The thing to key in on isn't VCE's "loss" so much as what EMC and Cisco haven't disclosed about VCE's revenue and cannibalization of non-Vblock deals that include individual pieces from Cisco, EMC and VMware, said Jayson Noland, senior analyst at financial services firm Robert W. Baird and Co.

"The percent of cannibalization is probably hard for them to know," Noland said. "But we'd like to know how often does EMC win deals it wouldn't have otherwise been in? And what on earth is the revenue level for VCE? We need more color. Right now we're just guessing. We really don't know."

Many observers speculate about VCE being folded or pulled back into one of its parent organizations, but Tucci said that to do so would be a challenge. "The problem is: how do you pull it back in?" he said. "I think what makes it different and unique over VSPEX or FlexPod or anything like that is that this is a real skin-in-the-game investment for Cisco, EMC and VMware. And as a dedicated organization, with people that do very good things, if you pull it back in, then it becomes more like the other product. It loses its distinction. That's not what we're contemplating at all." Rather than a pull-in, said Tucci, EMC expects VCE to be a separate company in the coming years. But that doesn't mean either Tucci or Cisco Chairman and CEO John Chambers wouldn't have done things differently with VCE if given a chance to start over, he said. "Obviously, with the benefit of hindsight, 20-20, yeah, there are things we could have done better, things we would have done a little differently," Tucci said. One of those, Tucci said, was the transition out of the Acadia concept. "So obviously, if [I had known] this, [Chambers] and I would not have started out with Acadia. We would have started out with VCE. There's one right there," he said. "Acadia was a BOT, a build, operate and transfer. It's very different from where we ended up. Just the fact that we registered the Acadia name, just the fact that we started down that path, we'd say, wow, that's not where we want to be. And we moved it." Top Cisco executives have said on several occasions that Cisco will continue to support VCE. That Cisco also competes with EMC and VMware in certain areas is part of what Cisco is pragmatically describing as "compartmentalization" -- getting its salesforce to understand that it both partners and competes with many major vendors, and that's OK.

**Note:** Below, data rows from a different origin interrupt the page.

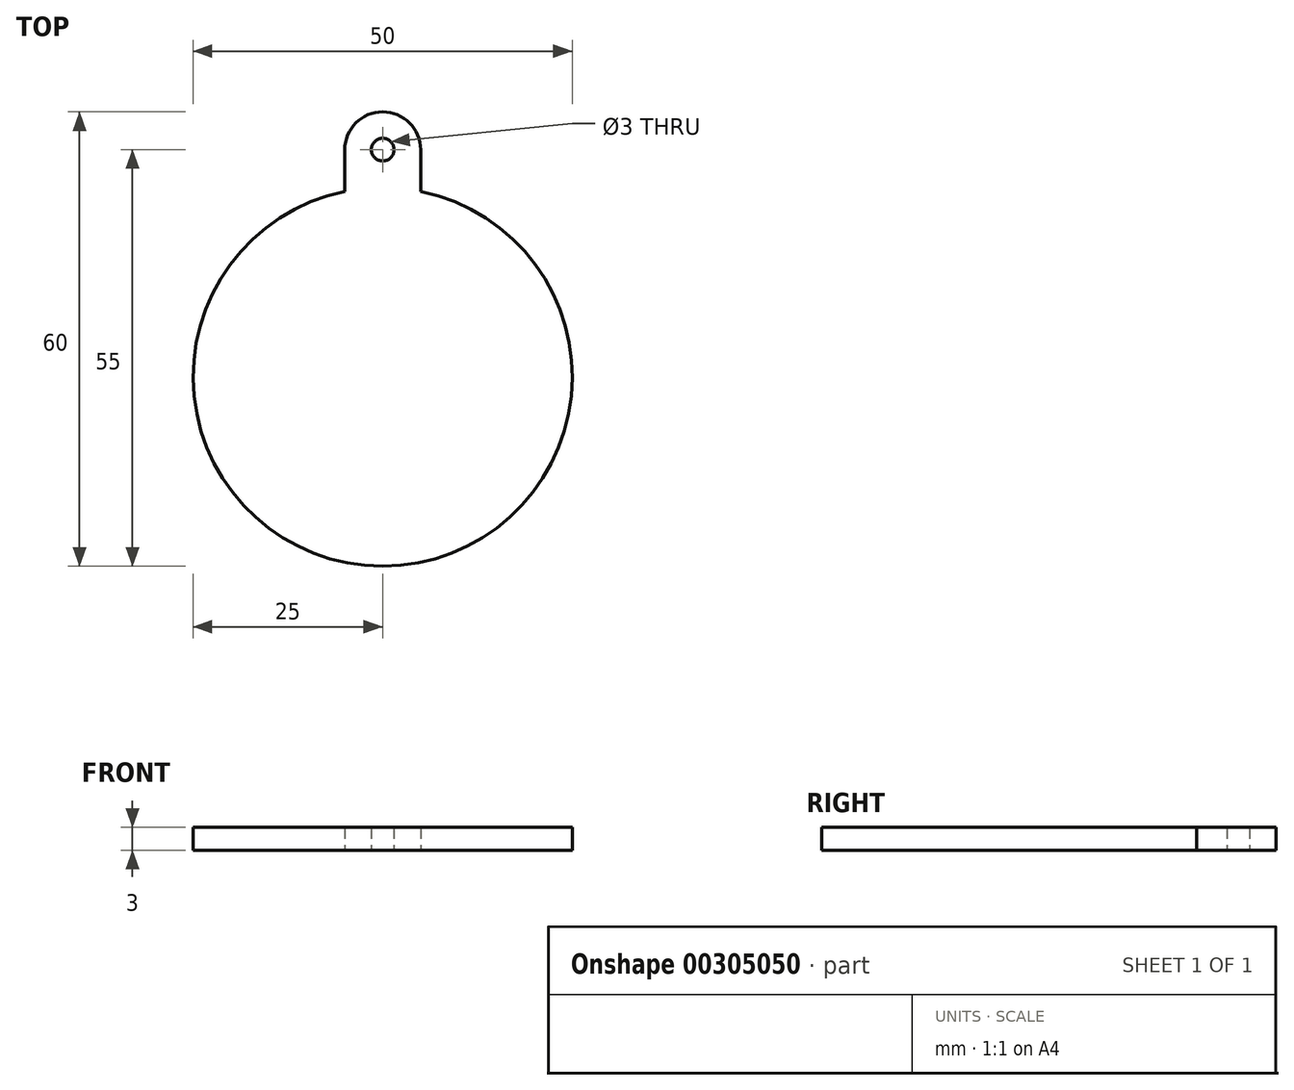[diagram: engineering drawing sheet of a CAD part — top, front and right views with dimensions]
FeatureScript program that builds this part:
annotation { "Feature Type Name" : "Feature", "Feature Type Description" : "" }
export const myFeature = defineFeature(function(context is Context, id is Id, definition is map)
    precondition{}
    {
        {
            var Q0;
            Q0=qCreatedBy(makeId("Top.planeOp"),FACE);
            var sketch = newSketch(context, id + "F0", { "sketchPlane" : qUnion([Q0])});
            skArc(sketch, "E0", {"start": v(-5, 24.5) * mm, "mid": v(0, -25) * mm, "end": v(5, 24.5) * mm});
            skCircle(sketch, "E1", {"center": v(0, 30) * mm, "radius": 1.5 * mm});
            skArc(sketch, "E2", {"start": v(5, 30) * mm, "mid": v(0, 35) * mm, "end": v(-5, 30) * mm});
            skLineSegment(sketch, "E3", {"start": v(-5, 30) * mm, "end": v(-5, 24.5) * mm});
            skLineSegment(sketch, "E4", {"start": v(5, 30) * mm, "end": v(5, 24.5) * mm});
            skSolve(sketch);
        }
        {
            var Q0;
            Q0 = qSketchRegion(id + "F0", true);
            extrude(context, id + "F1", {"entities" : qUnion([Q0]), "depth" : 3 * mm});
        }
    });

"When there's an opportunity to partner, i.e. EMC, we partner. When there's software competition against [VMware-owned] Nicira, they're a competitor," Chambers told CRN in October. "Microsoft is a great partner in the data center, maybe a great partner in terms of hypervisors, and then we compete against them in collaboration. IBM may be a partner in some areas and a competitor in others. What you see is an ecosystem."

VCE isn't threatened, Chambers insisted, but Cisco will protect itself above all.

"Will EMC be a good partnership for us, maybe our best? Yes. Will we compete against VMware as it relates to networking? Absolutely," Chambers told CRN. "And when we compete, we don't lose."